I let out a sigh when I disconnected the phone. My father and my brother had left for the day, and my mom was the only one I had to face.

“Hi mom,” I said when I went downstairs to the kitchen.

“Hi baby.” Her eyes lit up. I gave her a hug, and she hugged me a little tighter than usual, I understood why.

“What are you doing today?” she asked.

I told her, and she nodded her head grimly. “She needs to know.”

I heard the front door open and close, then Adonis walked into the kitchen. His hair was still damp and my heart skipped a beat at the sight of him and I had to catch my breath.

“You ready?” He pressed a kiss to my cheek, and I trembled.
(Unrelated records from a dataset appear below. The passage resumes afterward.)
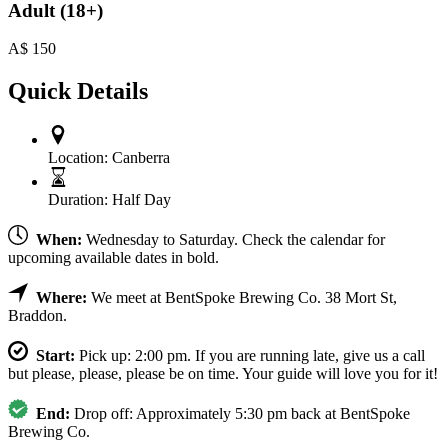
Adult (18+)
A$
150
Quick Details
Location:
Canberra
Duration:
Half Day
When:
Wednesday to Saturday. Check the calendar for
upcoming available dates in bold.
Where:
We meet at BentSpoke Brewing Co. 38 Mort St,
Braddon.
Start:
Pick up: 2:00 pm. If you are running late, give us a call
but please, please, please be on time. Your guide will love you for it!
End:
Drop off: Approximately 5:30 pm back at BentSpoke
Brewing Co.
I wasn’t used to him being affectionate like but it was something I could definitely get used to, and I nodded.

“I’ll see you later.” I gave my mom a quick kiss on the cheek.

The car ride to Reece was quiet. I was too busy trying to figure out how I was going to tell Reece what I had to. Adonis pulled up in her driveway and switched off the car. “I’ll wait here.”
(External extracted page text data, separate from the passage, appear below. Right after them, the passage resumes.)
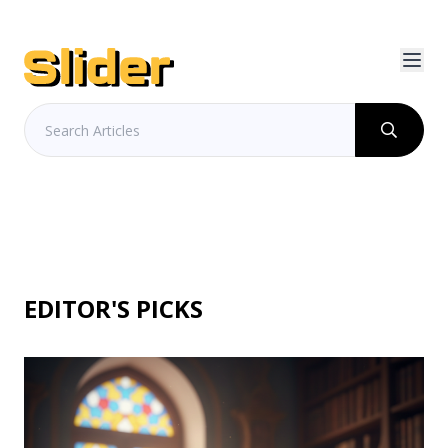
EDITOR'S PICKS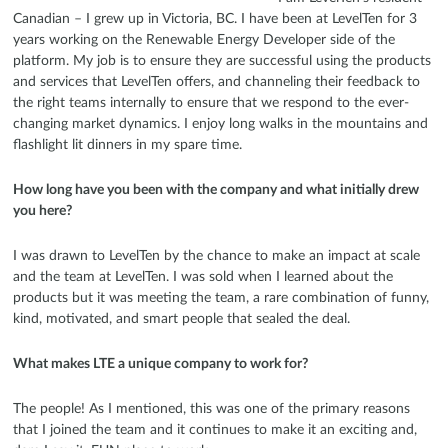
Canadian – I grew up in Victoria, BC. I have been at LevelTen for 3
years working on the Renewable Energy Developer side of the
platform. My job is to ensure they are successful using the products
and services that LevelTen offers, and channeling their feedback to
the right teams internally to ensure that we respond to the ever-
changing market dynamics. I enjoy long walks in the mountains and
flashlight lit dinners in my spare time.
How long have you been with the company and what initially drew
you here?
I was drawn to LevelTen by the chance to make an impact at scale
and the team at LevelTen. I was sold when I learned about the
products but it was meeting the team, a rare combination of funny,
kind, motivated, and smart people that sealed the deal.
What makes LTE a unique company to work for?
The people! As I mentioned, this was one of the primary reasons
that I joined the team and it continues to make it an exciting and,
“Thanks,” I said as I got out of the car and closed the door.

In my mind, I was already trying to find the easiest way to tell her. The front door opened before I could knock, Reece beamed at me and her eyes went to the car parked outside her house.

“Is that Gray?” She gave me a knowing smile.

Then I remembered she did not know we were together. She had always told me he had a thing for me; I was the one who hadn’t believed her. She was right; she was so going to gloat.

“It’s a long story,” I shrugged.

“Doesn’t he want to come in?” she asked, and I shook my head.

“I need to talk to you alone.”

Her eyes narrowed, and she frowned. Whatever I was going to tell her wasn’t good. We went into her house.

In the living room, she sat down and I took the empty seat beside her. I hesitated for a moment, not sure what to start off with.

“You’re freaking me out. Just spit it out.” She was watching me as she clasped her hands together.

I told her about my symptoms and the doctor’s visits. She sat quietly listening to me as everything that had happened spilled from my lips.

“I have a brain tumor,” I said, and I saw her eyes widen in shock.

“I don’t understand.” She shook her head, struggling to process what I was telling her.

I told her about the only treatment being surgery and for a moment she looked stunned, and then she pulled me into a hug. Hearing her soft tears as she hugged me made me cry. We hugged for a while before I pulled back and she wiped her cheeks.

“You still haven’t explained why Gray is here?” she asked.

The mention of him made me smile and her eyes lit up.

She smiled at me and winked. “I told you so.”